The Association for the Advancement of Sustainability in Higher Education (AASHE) tracks universities’ sustainability levels. This is done through self-reporting to the Sustainability Tracking, Assessment and Rating System (STARS).
Missouri State received a silver rating from AASHE for its 2018 submission.
“Sustainability is a goal in the university’s current long-range plan,” said Dr. Tamera Jahnke, co-chair of the sustainability advisory committee. “It is an honor to help lead a group that involves so many different offices and organizations on campus. It gives so many an opportunity to share their passion for sustaining all of creation for the next generation.”
The 2018 STARS report saw significant improvements in several areas, most notably academics. MSU nearly doubled its score from 2015, largely due to conducting a more thorough inventory of sustainability courses on campus.
The inventory found that MSU offers 47 undergraduate and 12 graduate sustainability classes. It also found courses that include sustainability rose in number to 133 and 69, respectively.

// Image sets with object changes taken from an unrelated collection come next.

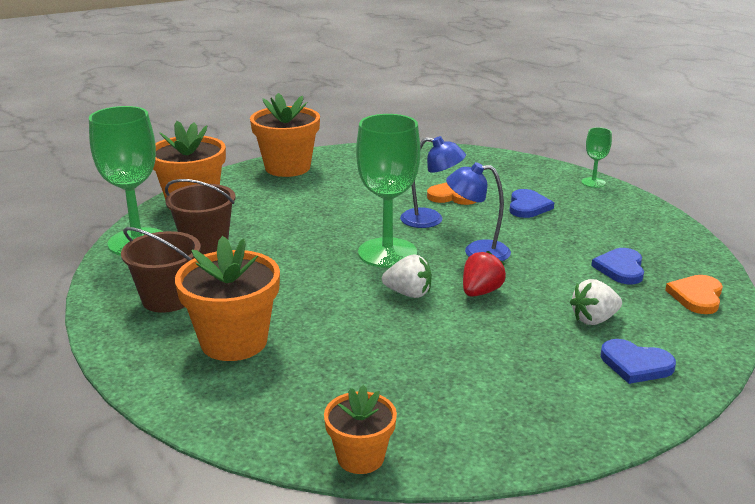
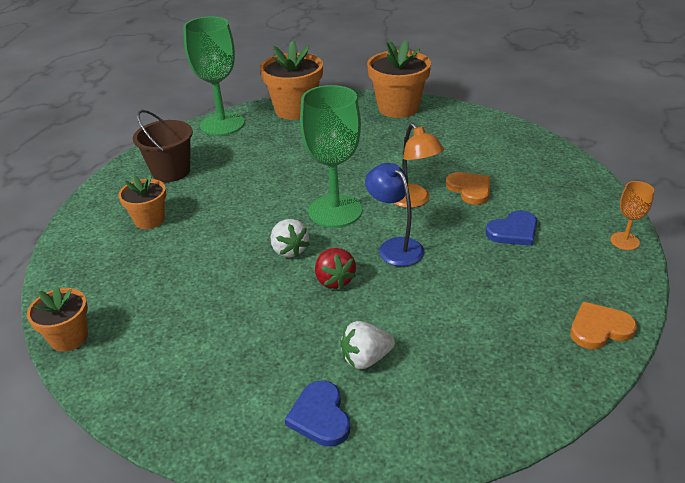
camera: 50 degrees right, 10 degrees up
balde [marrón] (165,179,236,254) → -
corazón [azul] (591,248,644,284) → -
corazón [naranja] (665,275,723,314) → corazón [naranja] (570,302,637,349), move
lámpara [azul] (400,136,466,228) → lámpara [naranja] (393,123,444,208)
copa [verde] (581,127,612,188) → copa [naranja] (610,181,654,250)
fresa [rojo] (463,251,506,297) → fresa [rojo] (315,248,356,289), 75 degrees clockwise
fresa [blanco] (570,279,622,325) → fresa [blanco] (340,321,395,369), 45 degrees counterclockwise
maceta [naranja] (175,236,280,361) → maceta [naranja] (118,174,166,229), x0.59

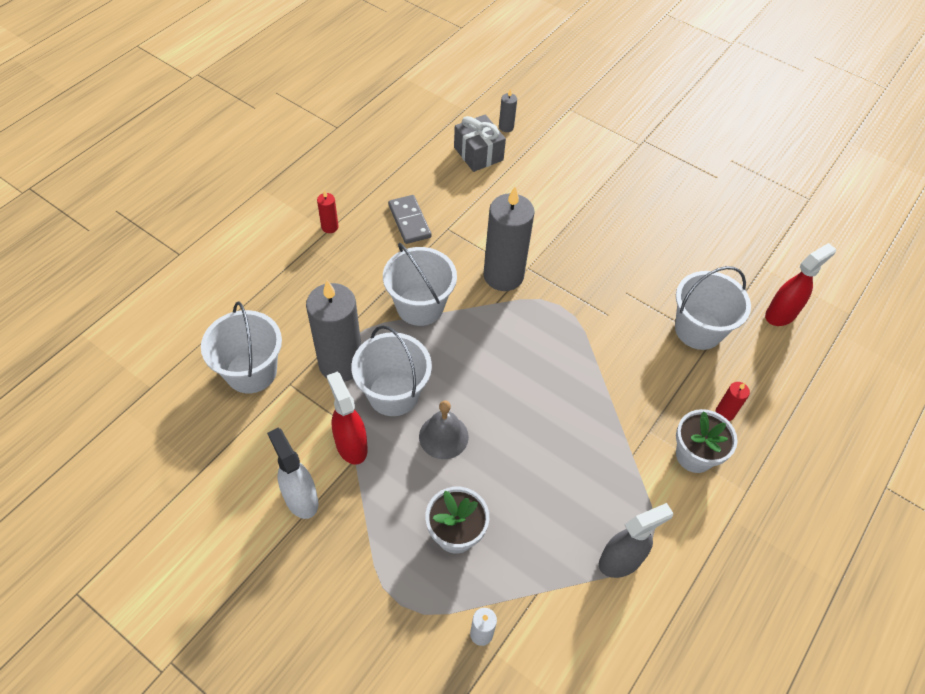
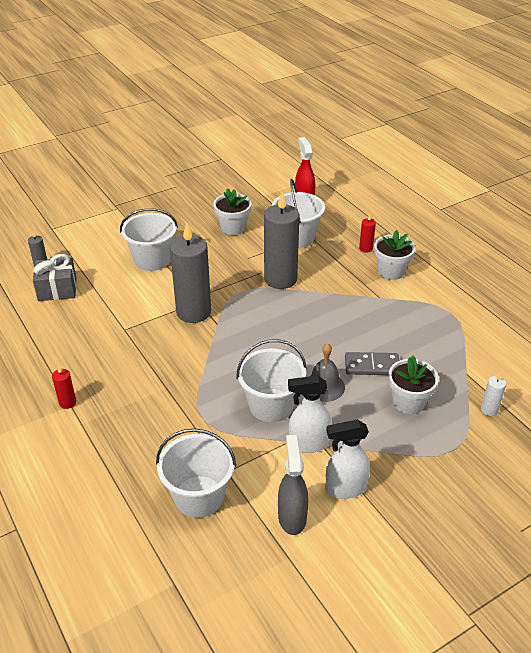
camera: 65 degrees left, 15 degrees down
- → maceta [blanco] (213,189,252,235)
vela [gris] (306,280,361,382) → vela [gris] (264,192,300,289), move
balde [blanco] (383,243,457,326) → balde [blanco] (120,208,178,271), move
ficha de dominó [gris] (388,195,432,244) → ficha de dominó [gris] (345,352,399,375), move
pulverizador [gris] (599,503,674,578) → pulverizador [gris] (278,435,308,535), move
pulverizador [rojo] (327,372,368,465) → pulverizador [blanco] (288,375,331,453)

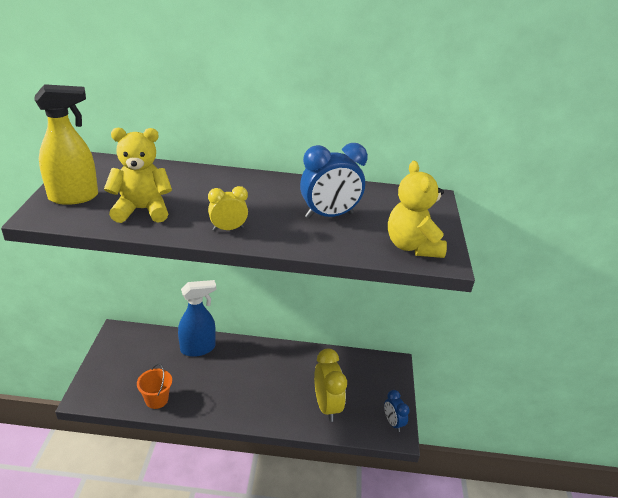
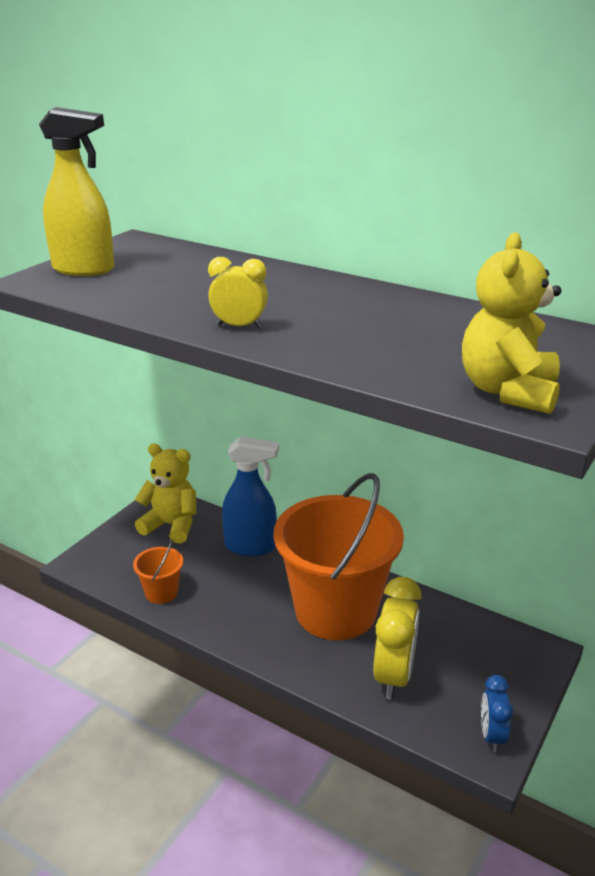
camera: 30 degrees right, 5 degrees down
despertador [azul] (300,143,368,219) → -
- → balde [naranja] (274,473,404,640)
osito [amarillo] (104,128,172,223) → osito [amarillo] (135,444,196,543), move

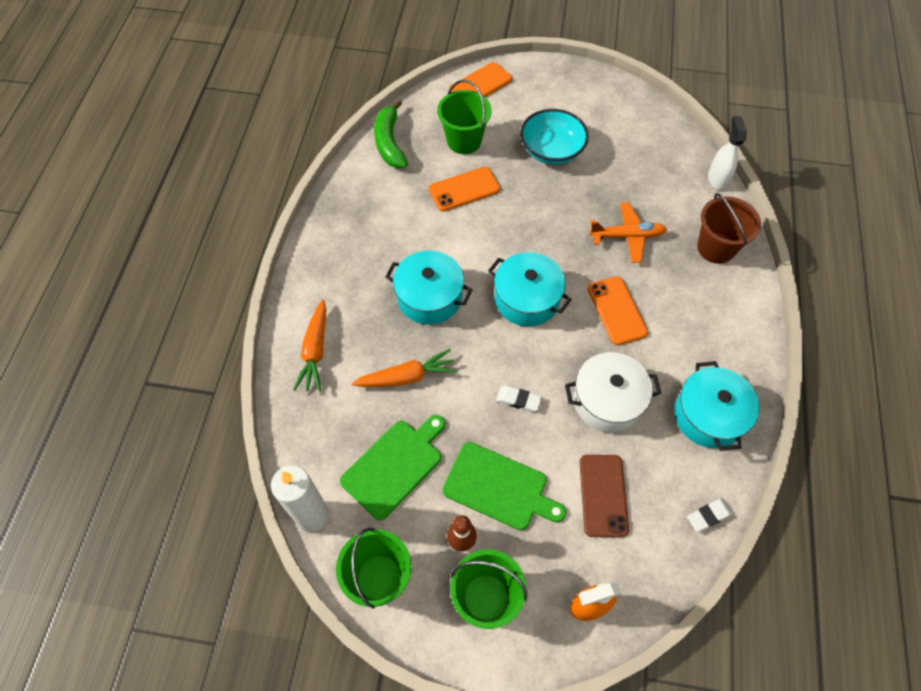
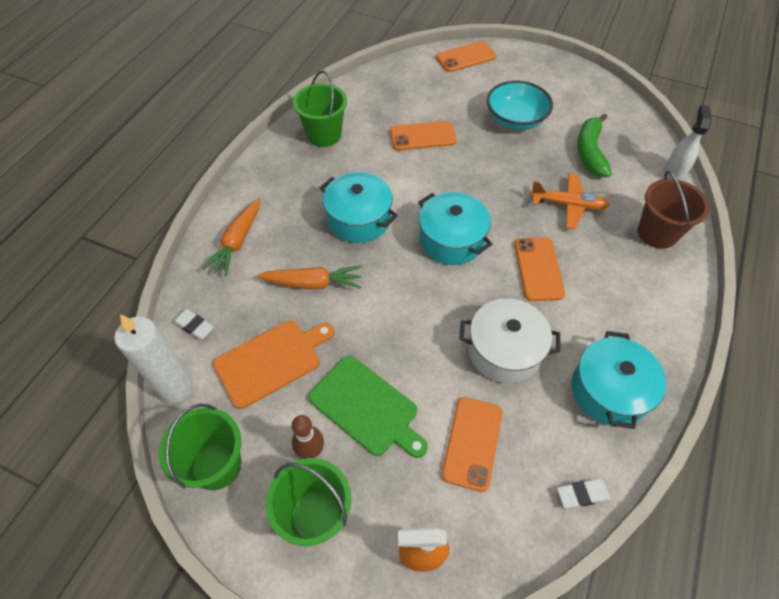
camera: 15 degrees right, 5 degrees down
plátano [verde] (374,100,408,168) → plátano [verde] (577,114,612,177), move
balde [verde] (437,79,492,154) → balde [verde] (293,70,347,147), move
goma de borrar [blanco] (496,386,542,412) → goma de borrar [blanco] (173,309,214,340), move
tabla de cortar [verde] (340,415,445,520) → tabla de cortar [naranja] (213,320,334,409)
móvil [marrón] (580,455,629,538) → móvil [naranja] (442,397,502,492)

Another strength is the projects from the campus as a living laboratory initiative. These are student-led actions that create a lasting change on campus. For example, students wrote proposals to change parking lot light fixtures from high-pressure sodium lights to more eco-friendly LED lights.
Chartwells was also commended for its emphasis on using local food and creating sustainability programs, such as the ZipGrow Towers program.
Benefits of this program include:
- The university can grow food in a relatively small space all-year round.
- It cuts down on transportation costs and ensures a local product.
- Student interns learn hands-on how to grow and care for the plants.
Faculty and staff are also involved in keeping campus clean. Almost 50 percent of employees are part of Green Teams. They aim to lower the carbon footprint on campus. One goal is to create visibility for sustainability.
- Creating displays
- Writing articles
- Maintaining recycle bins
There are always ways to improve. Areas of growth for MSU include greenhouse gas emissions, buildings and energy.